Hi , i would like to know the 07K's engine dimensions like lenght of the block itself from the pulley to the end of the block total height and width.
Also if anyone has this number i would like to know how much it wheighs.


----------



## JaxPlanet (Sep 17, 2018)

zitruss said:


> Hi , i would like to know the 07K's engine dimensions like lenght of the block itself from the pulley to the end of the block total height and width.
> Also if anyone has this number i would like to know how much it wheighs.

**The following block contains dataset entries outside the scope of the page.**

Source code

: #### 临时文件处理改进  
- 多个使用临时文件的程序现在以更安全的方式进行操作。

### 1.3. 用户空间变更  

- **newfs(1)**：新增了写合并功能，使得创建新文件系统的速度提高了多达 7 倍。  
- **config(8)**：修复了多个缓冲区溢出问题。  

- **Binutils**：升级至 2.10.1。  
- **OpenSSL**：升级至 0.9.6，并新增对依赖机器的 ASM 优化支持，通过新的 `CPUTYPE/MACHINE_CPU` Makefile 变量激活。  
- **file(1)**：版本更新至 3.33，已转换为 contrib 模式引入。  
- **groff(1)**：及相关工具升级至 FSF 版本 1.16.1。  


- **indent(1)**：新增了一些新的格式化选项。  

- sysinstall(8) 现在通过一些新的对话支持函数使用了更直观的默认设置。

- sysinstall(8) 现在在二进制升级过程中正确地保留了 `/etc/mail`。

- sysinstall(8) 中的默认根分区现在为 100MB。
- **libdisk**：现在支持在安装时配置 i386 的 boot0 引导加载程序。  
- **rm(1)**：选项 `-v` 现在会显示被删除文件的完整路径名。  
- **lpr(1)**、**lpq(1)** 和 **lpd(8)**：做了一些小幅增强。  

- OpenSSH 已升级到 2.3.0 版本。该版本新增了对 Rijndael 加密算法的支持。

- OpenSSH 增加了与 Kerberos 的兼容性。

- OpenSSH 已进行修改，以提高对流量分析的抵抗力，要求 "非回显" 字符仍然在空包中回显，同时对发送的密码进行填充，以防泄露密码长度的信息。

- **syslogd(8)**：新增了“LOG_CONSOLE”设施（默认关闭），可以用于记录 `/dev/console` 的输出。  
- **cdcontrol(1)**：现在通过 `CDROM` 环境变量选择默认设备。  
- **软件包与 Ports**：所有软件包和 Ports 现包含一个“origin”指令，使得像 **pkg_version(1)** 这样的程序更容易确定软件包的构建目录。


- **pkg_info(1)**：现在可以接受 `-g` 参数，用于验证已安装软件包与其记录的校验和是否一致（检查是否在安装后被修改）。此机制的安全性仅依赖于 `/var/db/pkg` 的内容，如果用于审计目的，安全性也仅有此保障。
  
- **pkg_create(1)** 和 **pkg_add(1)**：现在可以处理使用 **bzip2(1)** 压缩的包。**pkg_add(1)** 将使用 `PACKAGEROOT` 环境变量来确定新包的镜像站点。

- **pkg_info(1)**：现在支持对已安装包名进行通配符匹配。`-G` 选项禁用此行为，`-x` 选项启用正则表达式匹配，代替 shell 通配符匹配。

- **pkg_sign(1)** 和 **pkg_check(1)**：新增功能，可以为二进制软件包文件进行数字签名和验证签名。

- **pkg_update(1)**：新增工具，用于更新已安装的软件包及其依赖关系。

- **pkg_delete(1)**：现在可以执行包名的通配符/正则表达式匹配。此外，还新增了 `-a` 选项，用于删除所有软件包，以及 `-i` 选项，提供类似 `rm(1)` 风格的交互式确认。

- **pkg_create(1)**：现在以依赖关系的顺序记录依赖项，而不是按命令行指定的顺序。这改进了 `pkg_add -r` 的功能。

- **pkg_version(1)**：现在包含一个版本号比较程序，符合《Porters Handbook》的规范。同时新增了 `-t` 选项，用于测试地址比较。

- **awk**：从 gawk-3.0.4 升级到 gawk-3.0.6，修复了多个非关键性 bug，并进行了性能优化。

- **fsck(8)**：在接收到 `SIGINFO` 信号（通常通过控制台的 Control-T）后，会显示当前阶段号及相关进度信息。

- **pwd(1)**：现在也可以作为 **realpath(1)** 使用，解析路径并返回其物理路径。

I don't have the answer but this may help:

https://www.golfmk6.com/forums/inde...the-performance-of-the-07k-2-5-engine.310493/

https://rennlist.com/forums/944-tur...3341-vw-audi-07k-2-5l-20v-i5-swap-thread.html

I also see some eBay listings for 07K engines, perhaps a seller posted this information for shipping or you could contact them posing as an interested buyer to get more information.

What are you planning?


----------



## zitruss (Jan 31, 2020)

Im planning on doing this swap on a Volkswagen Gol (Gol not Golf). And i think it fits but the lenght is a concern.


----------



## autofi (Nov 24, 2011)

Pulley bolts to transmission mounting flange 20 inches
V/C to bottom of pan 26 inches
Intake to exhaust output flange ( IE intake ) 28 inches

sorry no weight,but very close to a FSI with all turbo plumbing etc.


----------



## autofi (Nov 24, 2011)

zitruss said:


> Im planning on doing this swap on a Volkswagen Gol (Gol not Golf). And i think it fits but the lenght is a concern.


'90s Fox body?


----------



## zitruss (Jan 31, 2020)

autofi said:


> '90s Fox body?






























Originally comes with a 1.6L Diesel , 1.6 petrol , 1.8 Petrol or 2.0 Petrol , mine is a diesel :laugh:


----------



## zitruss (Jan 31, 2020)

autofi said:


> Pulley bolts to transmission mounting flange 20 inches
> V/C to bottom of pan 26 inches
> Intake to exhaust output flange ( IE intake ) 28 inches
> 
> sorry no weight,but very close to a FSI with all turbo plumbing etc.


thank you man , it fits perfectly in my car.


----------



## autofi (Nov 24, 2011)

Double check upper bell housing casting clearance.If too close to timing chain housing when bolting together,timing chain housing will crack!


----------